→ Gestellte Aufgabe A:
Filtere aus den Einträgen jede Zeile heraus, die die Zeichenfolge „pizz“ enthält, und gib diese Zeilen wieder. Groß- und Kleinschreibung sind dabei zu beachten.

→ Gezeigter Textauszug:

++++++

Pressemitteilung vom Montag, den 15.01.2007:

1.000 Protestbriefe gegen Vorratsspeicherung von Telekommunikationsdaten

+++ Breiter Protest gegen geplante Protokollierung von Telefon, Handy, E-
Mail und Internet +++ Über 1.000 besorgte Bürger schreiben den 448 CDU-, 
CSU- und SPD-Bundestagsabgeordneten +++ Verhaltene Reaktionen der 
Parlamentarier +++

Einen wachsenden Widerstand gegen die geplante Vorratsdatenspeicherung 
(verdachtsunabhängige Speicherung von Telekommunikationsdaten zur 
verbesserten Strafverfolgung) vermeldet der Arbeitskreis 
Vorratsdatenspeicherung, in dem sich unter anderem Journalisten, 
Rechtswissenschaftler, Politologen und Informatiker zusammengeschlossen 
haben. Der Arbeitskreis zieht damit eine positive Zwischenbilanz seiner 
Aktion "Offene Briefe gegen die Vorratsdatenspeicherung". Auf einem 
speziellen Internetportal (http://briefe.gegen.daten.speicherung.eu) können 
besorgte Bürger seit September 2006 offene Protestbriefe gegen die von 
Union und SPD geplante sechsmonatige Speicherung weiter Teile des 
Kommunikations-, Bewegungs- und Internetnutzungsverhaltens der Bevölkerung 
schreiben. Die Briefe werden allen 448 Abgeordneten von Union und SPD per 
E-Mail zugeleitet. Die über 1.000 individuell formulierten Briefe besorgter 
Bürger zeigten, dass von Politikverdrossenheit keine Rede sein könne, 
erklärte der Arbeitskreis am Montag.

"Wie Sie bereits selber feststellen mussten, stellen Sie damit eine immens 
große Gruppe unter einen sog. 'Generalverdacht'", kommentiert etwa ein 
Bürger aus Nordrhein-Westfalen die geplante Datenspeicherung. "Im Internet 
habe ich gelesen, dass das Bundeskriminalamt keine 400 Fälle hatte, die 
aufgrund einer fehlenden Vorratsdatenspeicherung hätten aufgeklärt werden 
können. Warum stellen wir nicht gleich alle Handwerker unter 
Generalverdacht, weil vor kurzem herausgefunden wurde, dass 10 der 
1.000.000 Handwerker in Deutschland Waschmaschinen nicht ordnungsgemäß 
reparieren können?" Neben vielen Briefen über die Unverhältnismäßigkeit der 
Vorratsdatenspeicherung, über ihren marginalen Nutzen und die Möglichkeiten 
ihrer Umgehung werden oft auch gesellschaftspolitische Aspekte wie der 
starke Vertrauensverlust der Menschen in die Politik thematisiert. Ein 17-
jähriger Abiturient schreibt etwa: "Ich mach mein Abitur, schließe ein 
Studium ab und versuche mein Glück im Ausland. Denn ein Land und eine 
Regierung, die das Volk nicht achten sind für mich kein Ort, wo ich leben 
will." Ein Student bekräftigt: "Ich empfinde es als beschämend, dass ein 
Land, welches von sich selbst behauptet, zur sogenannten freien westlichen 
Welt zu gehören, jedes Jahr aufs weitere seinen eigenen Rechtsstaat 
untergräbt und immer mehr zu Mitteln greift die bis vor kurzem noch der 
Stasi vorgehalten wurden".

++++++

→ Extrahierte Informationen:
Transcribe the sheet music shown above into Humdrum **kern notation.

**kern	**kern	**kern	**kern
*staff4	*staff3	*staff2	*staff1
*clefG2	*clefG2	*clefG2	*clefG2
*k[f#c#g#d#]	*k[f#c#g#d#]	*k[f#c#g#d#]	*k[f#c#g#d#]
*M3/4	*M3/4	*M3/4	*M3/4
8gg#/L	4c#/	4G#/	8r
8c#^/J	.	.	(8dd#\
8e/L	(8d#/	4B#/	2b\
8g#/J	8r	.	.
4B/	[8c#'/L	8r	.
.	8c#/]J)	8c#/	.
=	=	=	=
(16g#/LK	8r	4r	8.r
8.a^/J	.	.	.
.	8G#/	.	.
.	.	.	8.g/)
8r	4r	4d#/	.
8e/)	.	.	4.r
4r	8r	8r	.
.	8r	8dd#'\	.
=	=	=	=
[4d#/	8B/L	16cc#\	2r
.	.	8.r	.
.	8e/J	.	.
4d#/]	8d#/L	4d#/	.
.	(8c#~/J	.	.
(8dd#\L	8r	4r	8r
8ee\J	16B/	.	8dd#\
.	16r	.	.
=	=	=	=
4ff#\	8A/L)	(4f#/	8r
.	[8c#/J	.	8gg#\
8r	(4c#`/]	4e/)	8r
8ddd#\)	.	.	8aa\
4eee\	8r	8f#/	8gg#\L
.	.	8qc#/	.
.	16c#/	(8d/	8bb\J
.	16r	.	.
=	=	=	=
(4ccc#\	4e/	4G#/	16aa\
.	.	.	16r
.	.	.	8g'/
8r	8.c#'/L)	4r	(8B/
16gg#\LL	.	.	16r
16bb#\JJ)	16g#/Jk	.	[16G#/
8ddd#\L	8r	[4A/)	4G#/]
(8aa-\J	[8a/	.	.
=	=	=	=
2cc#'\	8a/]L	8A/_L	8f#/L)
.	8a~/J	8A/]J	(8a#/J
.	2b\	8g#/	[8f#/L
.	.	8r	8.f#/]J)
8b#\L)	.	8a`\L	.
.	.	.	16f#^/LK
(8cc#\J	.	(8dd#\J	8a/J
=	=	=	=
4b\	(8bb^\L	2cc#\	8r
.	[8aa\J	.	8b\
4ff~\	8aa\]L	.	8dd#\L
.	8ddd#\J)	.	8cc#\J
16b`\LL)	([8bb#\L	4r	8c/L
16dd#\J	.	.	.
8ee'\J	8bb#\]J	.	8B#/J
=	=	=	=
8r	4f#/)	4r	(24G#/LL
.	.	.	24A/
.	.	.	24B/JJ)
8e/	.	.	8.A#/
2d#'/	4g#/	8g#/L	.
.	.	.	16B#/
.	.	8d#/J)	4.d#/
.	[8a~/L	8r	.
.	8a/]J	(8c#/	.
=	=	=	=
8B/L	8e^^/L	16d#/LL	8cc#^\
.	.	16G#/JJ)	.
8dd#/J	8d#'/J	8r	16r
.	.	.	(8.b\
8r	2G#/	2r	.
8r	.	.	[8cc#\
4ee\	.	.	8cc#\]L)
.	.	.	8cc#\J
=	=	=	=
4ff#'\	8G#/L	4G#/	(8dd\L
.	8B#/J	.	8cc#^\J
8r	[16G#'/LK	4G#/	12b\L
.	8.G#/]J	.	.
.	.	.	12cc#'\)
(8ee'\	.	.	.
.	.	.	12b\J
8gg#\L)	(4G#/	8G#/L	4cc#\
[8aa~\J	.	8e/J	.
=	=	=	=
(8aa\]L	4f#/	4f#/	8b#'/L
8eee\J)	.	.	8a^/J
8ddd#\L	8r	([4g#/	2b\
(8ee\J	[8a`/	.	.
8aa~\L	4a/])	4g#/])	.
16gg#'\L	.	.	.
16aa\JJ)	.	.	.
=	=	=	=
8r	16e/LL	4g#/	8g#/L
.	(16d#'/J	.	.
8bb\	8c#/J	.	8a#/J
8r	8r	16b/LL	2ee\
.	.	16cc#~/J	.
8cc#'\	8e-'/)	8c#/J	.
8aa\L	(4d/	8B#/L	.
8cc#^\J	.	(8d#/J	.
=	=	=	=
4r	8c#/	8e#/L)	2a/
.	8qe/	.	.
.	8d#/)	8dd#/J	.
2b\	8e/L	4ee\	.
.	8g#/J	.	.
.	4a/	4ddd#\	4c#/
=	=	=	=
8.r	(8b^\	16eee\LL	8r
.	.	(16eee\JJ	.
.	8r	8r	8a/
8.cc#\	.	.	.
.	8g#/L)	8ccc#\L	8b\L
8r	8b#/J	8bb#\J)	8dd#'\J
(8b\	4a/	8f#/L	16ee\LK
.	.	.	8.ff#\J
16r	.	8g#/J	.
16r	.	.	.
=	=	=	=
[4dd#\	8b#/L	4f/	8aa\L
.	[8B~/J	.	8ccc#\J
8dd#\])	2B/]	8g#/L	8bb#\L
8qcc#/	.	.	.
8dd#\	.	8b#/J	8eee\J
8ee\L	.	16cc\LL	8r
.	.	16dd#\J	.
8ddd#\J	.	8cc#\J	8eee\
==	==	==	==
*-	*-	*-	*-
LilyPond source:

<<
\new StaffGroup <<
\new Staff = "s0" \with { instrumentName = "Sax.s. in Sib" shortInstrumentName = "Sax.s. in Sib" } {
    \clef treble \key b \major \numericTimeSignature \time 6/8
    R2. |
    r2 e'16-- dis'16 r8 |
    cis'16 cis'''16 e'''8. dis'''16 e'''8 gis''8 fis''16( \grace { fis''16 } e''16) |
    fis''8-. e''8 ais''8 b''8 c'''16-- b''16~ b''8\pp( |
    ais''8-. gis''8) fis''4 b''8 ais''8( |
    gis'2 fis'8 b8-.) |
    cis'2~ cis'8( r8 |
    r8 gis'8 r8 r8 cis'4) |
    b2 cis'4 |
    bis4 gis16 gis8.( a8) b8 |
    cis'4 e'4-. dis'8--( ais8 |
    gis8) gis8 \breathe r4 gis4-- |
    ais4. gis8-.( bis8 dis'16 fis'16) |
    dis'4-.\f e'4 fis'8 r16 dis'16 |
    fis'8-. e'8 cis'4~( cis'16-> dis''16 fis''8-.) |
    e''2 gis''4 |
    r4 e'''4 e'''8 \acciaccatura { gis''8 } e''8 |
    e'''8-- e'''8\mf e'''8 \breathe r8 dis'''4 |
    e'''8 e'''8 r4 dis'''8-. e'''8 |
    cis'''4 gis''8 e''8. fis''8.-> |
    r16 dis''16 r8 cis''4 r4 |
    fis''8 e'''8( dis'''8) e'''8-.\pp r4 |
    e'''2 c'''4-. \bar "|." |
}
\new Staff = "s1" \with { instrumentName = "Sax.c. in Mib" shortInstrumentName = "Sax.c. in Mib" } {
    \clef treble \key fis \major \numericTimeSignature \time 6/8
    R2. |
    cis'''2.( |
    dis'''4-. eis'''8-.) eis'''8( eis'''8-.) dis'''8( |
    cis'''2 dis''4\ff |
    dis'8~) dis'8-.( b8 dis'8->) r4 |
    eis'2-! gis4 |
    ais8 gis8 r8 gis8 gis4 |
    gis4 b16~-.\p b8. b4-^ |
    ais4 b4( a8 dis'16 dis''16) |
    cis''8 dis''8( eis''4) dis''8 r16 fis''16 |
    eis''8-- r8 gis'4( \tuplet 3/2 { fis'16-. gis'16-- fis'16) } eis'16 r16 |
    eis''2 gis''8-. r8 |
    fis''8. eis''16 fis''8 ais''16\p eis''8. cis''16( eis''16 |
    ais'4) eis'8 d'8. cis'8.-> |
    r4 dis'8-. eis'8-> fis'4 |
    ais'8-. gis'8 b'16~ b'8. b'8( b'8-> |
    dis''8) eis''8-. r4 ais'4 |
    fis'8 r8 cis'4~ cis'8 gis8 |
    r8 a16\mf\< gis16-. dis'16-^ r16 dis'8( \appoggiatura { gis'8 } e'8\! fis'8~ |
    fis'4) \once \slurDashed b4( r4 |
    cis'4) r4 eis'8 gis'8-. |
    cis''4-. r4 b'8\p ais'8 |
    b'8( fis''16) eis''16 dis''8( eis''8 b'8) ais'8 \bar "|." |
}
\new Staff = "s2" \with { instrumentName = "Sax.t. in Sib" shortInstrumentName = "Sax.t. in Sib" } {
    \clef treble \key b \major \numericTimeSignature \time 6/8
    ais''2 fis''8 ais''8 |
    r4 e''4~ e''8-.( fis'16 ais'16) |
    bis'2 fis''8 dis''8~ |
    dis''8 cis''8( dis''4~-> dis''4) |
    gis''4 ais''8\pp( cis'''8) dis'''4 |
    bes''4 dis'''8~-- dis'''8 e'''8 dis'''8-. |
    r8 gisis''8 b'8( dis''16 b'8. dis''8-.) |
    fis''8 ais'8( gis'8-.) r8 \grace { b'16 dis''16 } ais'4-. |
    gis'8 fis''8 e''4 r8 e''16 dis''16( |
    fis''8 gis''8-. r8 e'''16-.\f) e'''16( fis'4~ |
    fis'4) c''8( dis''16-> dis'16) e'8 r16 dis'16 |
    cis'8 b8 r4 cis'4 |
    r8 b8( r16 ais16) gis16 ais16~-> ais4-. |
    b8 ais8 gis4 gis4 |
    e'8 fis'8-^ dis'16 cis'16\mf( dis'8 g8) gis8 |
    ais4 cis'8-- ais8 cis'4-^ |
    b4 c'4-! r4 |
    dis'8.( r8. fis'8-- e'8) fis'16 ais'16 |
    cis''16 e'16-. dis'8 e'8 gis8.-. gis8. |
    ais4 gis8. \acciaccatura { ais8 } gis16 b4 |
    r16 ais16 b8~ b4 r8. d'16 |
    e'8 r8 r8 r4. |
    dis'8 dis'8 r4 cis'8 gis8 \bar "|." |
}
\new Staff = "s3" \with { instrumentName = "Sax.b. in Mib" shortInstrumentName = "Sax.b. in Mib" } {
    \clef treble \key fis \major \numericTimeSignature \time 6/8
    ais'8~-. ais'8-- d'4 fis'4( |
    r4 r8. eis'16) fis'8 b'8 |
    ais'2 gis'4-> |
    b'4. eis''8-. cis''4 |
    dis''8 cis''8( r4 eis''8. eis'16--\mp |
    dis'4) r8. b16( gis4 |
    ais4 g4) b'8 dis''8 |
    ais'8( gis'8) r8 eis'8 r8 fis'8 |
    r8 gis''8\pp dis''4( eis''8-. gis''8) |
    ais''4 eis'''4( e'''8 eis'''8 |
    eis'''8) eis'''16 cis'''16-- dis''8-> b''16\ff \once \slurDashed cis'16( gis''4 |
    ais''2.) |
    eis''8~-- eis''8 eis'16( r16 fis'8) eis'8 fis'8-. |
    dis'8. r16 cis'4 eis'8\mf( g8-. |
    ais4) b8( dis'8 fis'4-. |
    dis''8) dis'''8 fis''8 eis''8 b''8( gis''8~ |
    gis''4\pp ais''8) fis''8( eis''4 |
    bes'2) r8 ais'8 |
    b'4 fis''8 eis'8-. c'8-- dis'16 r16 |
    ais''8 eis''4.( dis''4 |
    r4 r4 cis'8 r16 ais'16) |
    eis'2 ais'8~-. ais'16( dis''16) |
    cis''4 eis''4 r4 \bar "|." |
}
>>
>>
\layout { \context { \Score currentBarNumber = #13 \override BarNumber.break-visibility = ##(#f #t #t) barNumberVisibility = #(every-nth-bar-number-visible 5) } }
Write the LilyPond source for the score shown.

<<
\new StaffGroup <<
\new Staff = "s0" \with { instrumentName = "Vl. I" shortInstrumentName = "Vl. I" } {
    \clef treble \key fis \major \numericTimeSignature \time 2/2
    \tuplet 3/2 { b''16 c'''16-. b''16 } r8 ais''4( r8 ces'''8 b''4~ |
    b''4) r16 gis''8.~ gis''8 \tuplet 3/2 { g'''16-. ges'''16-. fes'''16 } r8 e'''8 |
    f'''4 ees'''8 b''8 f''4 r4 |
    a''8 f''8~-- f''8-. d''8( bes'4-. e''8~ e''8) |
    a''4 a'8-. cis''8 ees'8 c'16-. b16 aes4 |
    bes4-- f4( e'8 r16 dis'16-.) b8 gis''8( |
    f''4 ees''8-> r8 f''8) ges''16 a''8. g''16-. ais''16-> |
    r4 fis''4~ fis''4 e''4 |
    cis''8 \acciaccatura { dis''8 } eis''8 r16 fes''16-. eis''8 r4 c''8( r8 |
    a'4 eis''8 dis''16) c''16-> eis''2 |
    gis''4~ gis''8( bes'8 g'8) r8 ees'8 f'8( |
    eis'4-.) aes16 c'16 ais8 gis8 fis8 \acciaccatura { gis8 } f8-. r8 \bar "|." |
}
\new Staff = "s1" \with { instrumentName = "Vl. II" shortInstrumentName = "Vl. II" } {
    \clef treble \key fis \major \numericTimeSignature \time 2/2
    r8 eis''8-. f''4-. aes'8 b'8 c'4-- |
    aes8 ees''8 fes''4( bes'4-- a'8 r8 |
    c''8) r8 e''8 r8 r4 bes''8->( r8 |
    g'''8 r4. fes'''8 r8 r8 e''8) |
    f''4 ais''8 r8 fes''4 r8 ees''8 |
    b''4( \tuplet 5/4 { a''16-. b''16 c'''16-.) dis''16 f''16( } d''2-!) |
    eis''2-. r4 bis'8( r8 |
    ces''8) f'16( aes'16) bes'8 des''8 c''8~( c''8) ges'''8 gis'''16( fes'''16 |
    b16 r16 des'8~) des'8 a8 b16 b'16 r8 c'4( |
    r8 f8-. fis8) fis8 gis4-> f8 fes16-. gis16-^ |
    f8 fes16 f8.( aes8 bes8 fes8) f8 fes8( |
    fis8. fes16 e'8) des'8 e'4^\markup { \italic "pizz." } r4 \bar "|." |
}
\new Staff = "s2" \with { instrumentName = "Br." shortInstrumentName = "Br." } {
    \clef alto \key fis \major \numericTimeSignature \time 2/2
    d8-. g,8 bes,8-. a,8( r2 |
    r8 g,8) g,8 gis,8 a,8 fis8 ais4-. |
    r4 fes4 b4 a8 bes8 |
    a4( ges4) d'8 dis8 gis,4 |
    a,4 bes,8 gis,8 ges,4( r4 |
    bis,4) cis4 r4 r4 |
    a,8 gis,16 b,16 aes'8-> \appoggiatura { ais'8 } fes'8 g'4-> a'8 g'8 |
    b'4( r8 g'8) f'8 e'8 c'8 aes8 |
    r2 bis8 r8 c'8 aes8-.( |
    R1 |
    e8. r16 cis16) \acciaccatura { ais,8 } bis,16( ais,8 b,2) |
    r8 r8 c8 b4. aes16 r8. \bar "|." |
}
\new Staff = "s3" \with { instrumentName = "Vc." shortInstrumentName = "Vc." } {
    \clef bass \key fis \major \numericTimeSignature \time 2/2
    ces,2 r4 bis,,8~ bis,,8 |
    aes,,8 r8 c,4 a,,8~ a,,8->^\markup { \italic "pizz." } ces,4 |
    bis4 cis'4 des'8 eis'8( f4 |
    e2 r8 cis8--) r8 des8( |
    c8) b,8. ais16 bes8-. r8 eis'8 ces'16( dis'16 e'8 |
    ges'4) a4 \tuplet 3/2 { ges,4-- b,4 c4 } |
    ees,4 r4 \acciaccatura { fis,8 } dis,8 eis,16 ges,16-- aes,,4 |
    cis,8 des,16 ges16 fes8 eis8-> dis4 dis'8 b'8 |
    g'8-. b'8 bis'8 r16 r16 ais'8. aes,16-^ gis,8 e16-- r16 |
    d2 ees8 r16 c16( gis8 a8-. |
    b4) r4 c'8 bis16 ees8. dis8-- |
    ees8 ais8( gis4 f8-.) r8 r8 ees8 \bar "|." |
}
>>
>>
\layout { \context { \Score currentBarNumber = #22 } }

++++++

→ Gestellte Aufgabe B:
An wen werden die Protestbriefe laut der Pressemitteilung per E-Mail weitergeleitet?

→ Schriftliche Antwort A:
    fis8. fes16 e'8) des'8 e'4^\markup { \italic "pizz." } r4 \bar "|." |
    aes,,8 r8 c,4 a,,8~ a,,8->^\markup { \italic "pizz." } ces,4 |

→ Schriftliche Antwort B:
An alle 448 Abgeordneten von Union und SPD.